Done well, employer branding will spark buzz around your company, and this buzz will attract motivated job seekers and an army of happy employees. And then those people will turn around and broadcast their positive experience to other open talent, clients, customers, and stakeholders further broadening the scope of your employer brand.

What is an employer value proposition (EVP)?
An employer value proposition encompasses your organization’s mission, values, and culture, and gives employees a powerful reason to work for you. It’s everything your company can offer as an employer, in exchange for all the skills and experience your employees bring to the table.
An organization benefits from a well-designed EVP, communicated often to both potential and current employees. A strong EVP can attract and retain the best people, help prioritize goals and agendas company-wide (especially in HR and workforce planning), help re-engage a dispassionate workforce, and reduce hiring costs. Most of all, it contributes to a favorable and robust employer brand.

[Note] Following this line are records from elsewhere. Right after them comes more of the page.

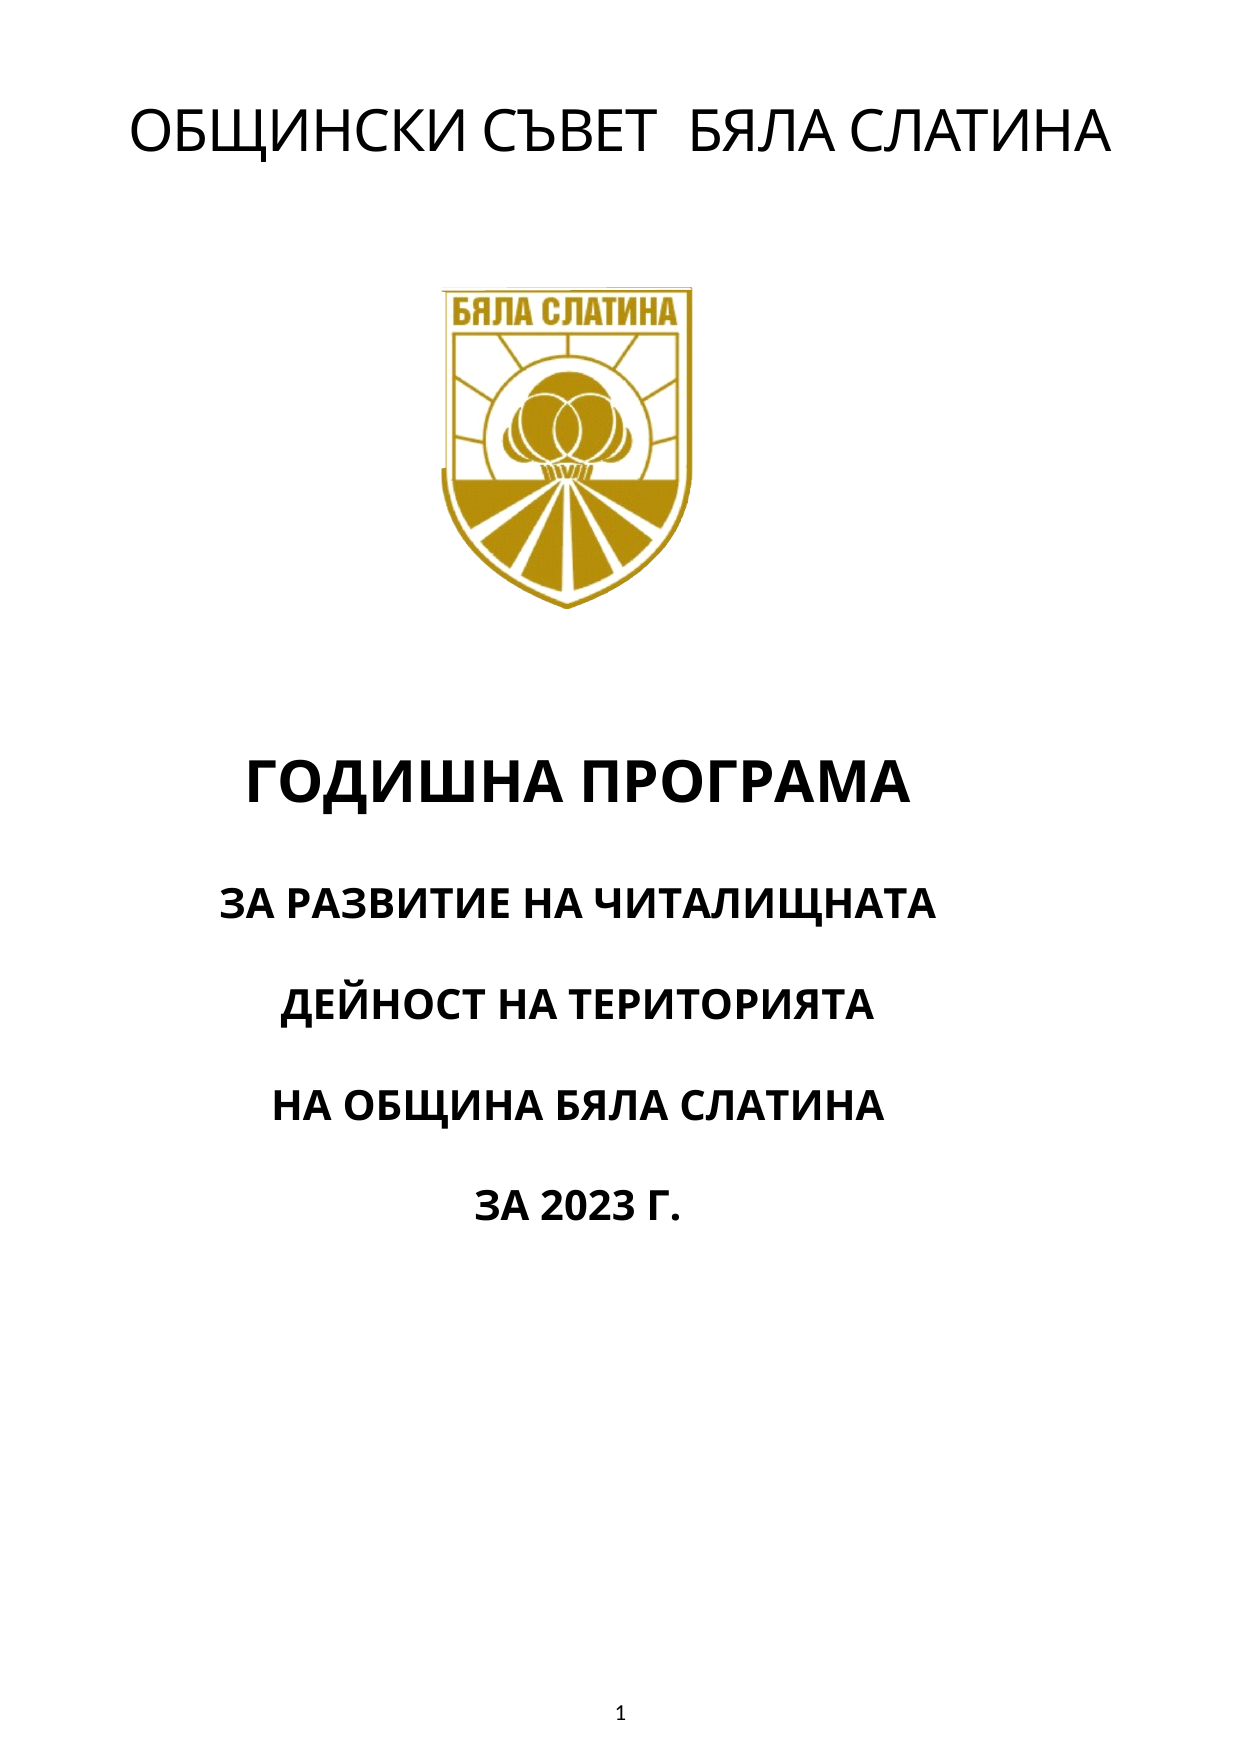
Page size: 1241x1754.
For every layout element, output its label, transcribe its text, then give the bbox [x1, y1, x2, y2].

text ЗА РАЗВИТИЕ НА ЧИТАЛИЩНАТА [89, 874, 1066, 931]
text НА ОБЩИНА БЯЛА СЛАТИНА [89, 1076, 1066, 1132]
text ГОДИШНА ПРОГРАМА [89, 740, 1066, 819]
text ЗА 2023 Г. [89, 1176, 1066, 1233]
title ОБЩИНСКИ СЪВЕТ БЯЛА СЛАТИНА [89, 89, 1152, 168]
text ДЕЙНОСТ НА ТЕРИТОРИЯТА [89, 975, 1066, 1032]
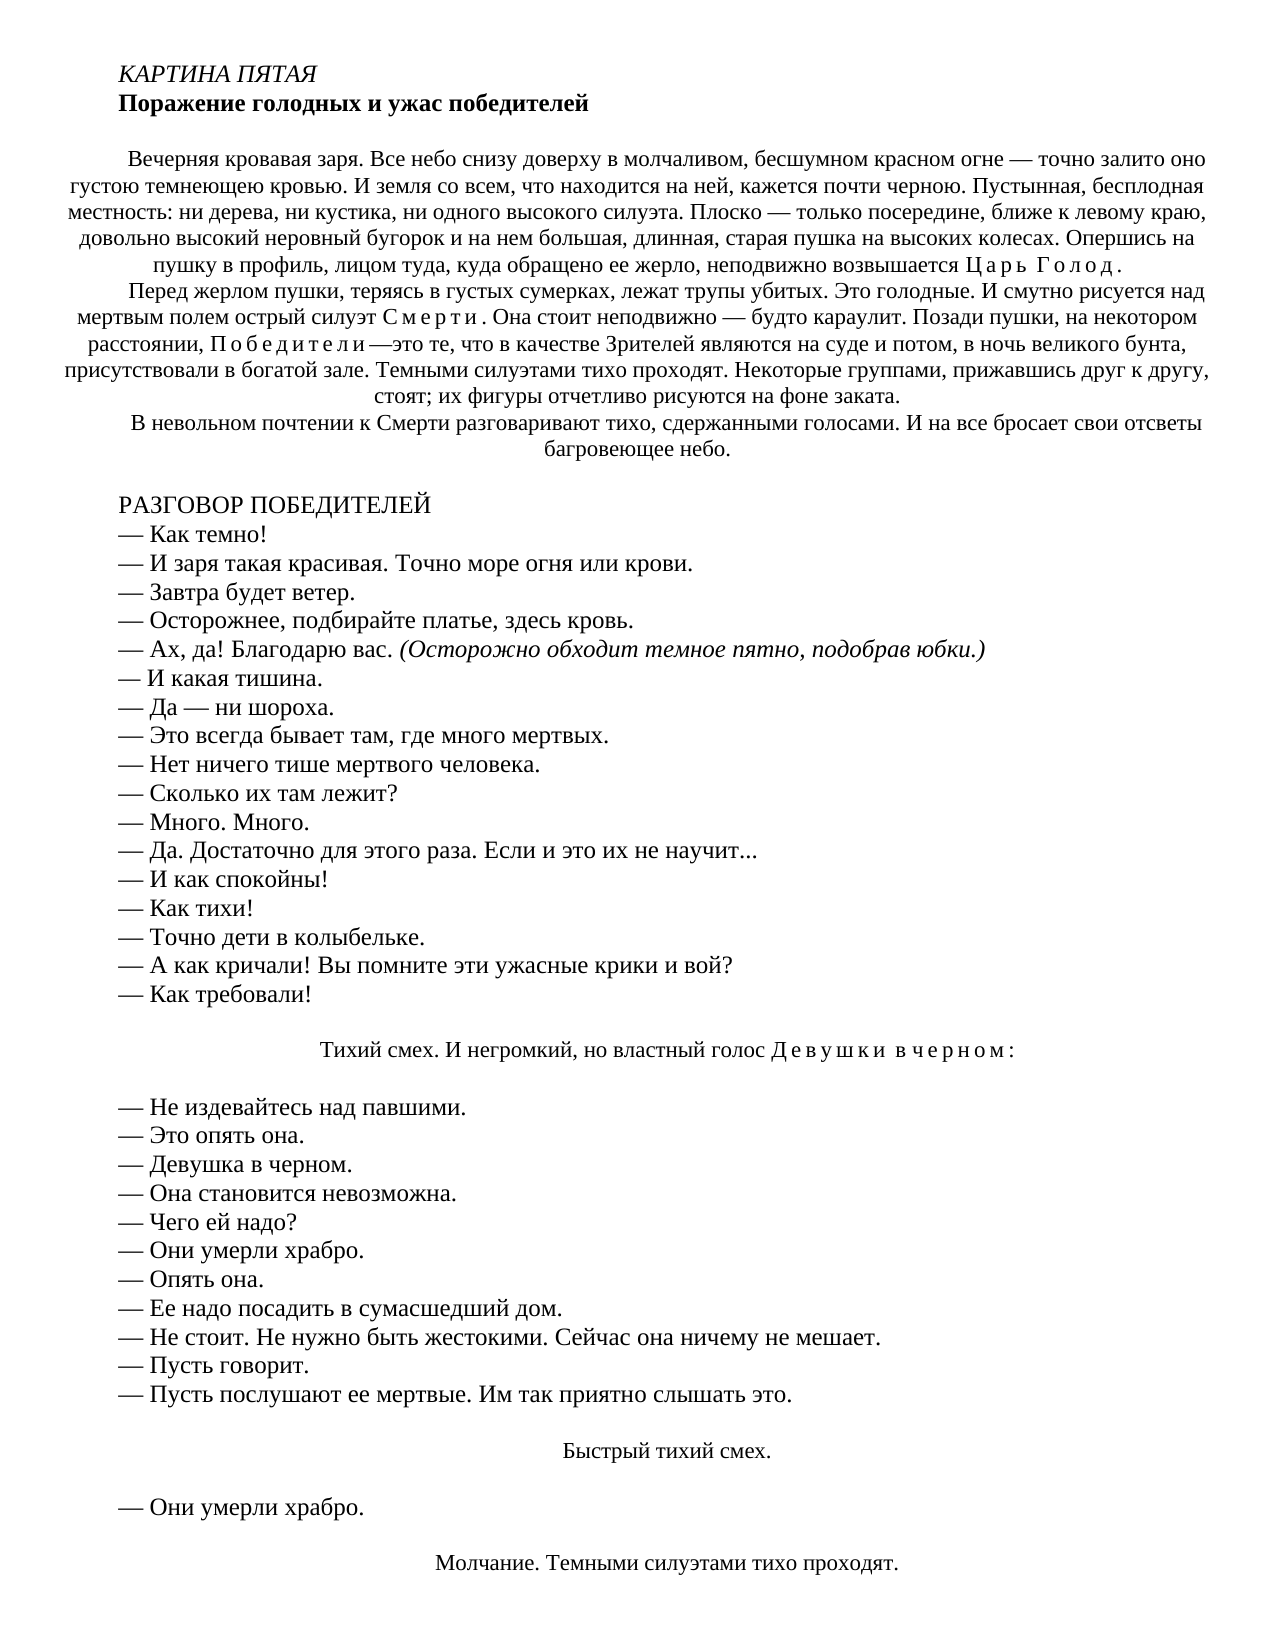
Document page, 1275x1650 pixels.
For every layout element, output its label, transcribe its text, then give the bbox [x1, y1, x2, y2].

The messaging you use to broadcast your employer brand and value proposition shouldn’t just be a list of the perks and benefits you offer, but these are an undeniable part of the story. An EVP is considered an employee-centered approach because it’s a proposition that’s been discovered, defined, and tested using existing employees. Before you craft your employer brand proposition, your company’s benefits should be well-established, well-defined, and a proven hit with your current employees. And if they’re not, and you’re looking to revamp things, consider what influences a person’s decision whether to accept a job offer or not, including:
Company values and culture
Company location(s) and facilities, including accessibility and convenience
Overall compensation
Career development
Management style
Team caliber and quality
Quality of work
Ongoing employee recognition
Work-life balance, or proportion of work to time off
Benefits, such as dental insurance and vacation time
On-the-job perks like lunch, on-site childcare, flextime, and telecommuting
Non-salary financial perks like commuter credits, bonuses, housing subsidies, relocation, and assistance
Opportunities for travel and client exposure
Opportunities to perform community service
Job security
What is the value of a strong employer brand?

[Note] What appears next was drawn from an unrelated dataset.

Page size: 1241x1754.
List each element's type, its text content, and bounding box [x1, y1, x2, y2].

Not investing in your employer brand is costly, and we don’t mean in a general sort of way. We mean it in a no-doubt-about-it, direct-line sort of way, on things like recruiting costs-per-employee, your HR budget, and overall bottom line.
To start, companies with positive employer brands (as in, their reputation as an employer is favorable in the marketplace) can get up to twice as many applications as companies with negative brands (an unfavorable reputation for being not-so-great to their employees). Considering that HR managers are finding it more difficult to hire the talent they need due to skills gaps and other factors, this is a huge difference in how efficient a recruiter or talent manager can be.
We also looked at what it costs companies when they fail to invest in their reputation as an employer — and it’s an average of a whopping $5,000 per employee. One poll from CR Magazine and Cielo Talent showed that almost 50% of workers said they wouldn't work for a company with a bad reputation, even with a big increase in compensation. This all adds up: With a negative, or non-existent employer brand, organizations are likely spending 10% more per employee hired. That means working much harder for longer just to get quality employees through the door.
But, when top candidates want to work for you, it has the opposite effect. Recruiting costs not only drop, they plummet — by roughly 43%. In other words, when your employer brand is strong, your recruiters experience less friction introducing your company to top talent and getting them to the offer stage. Your company becomes a talent magnet, and your reputation soars.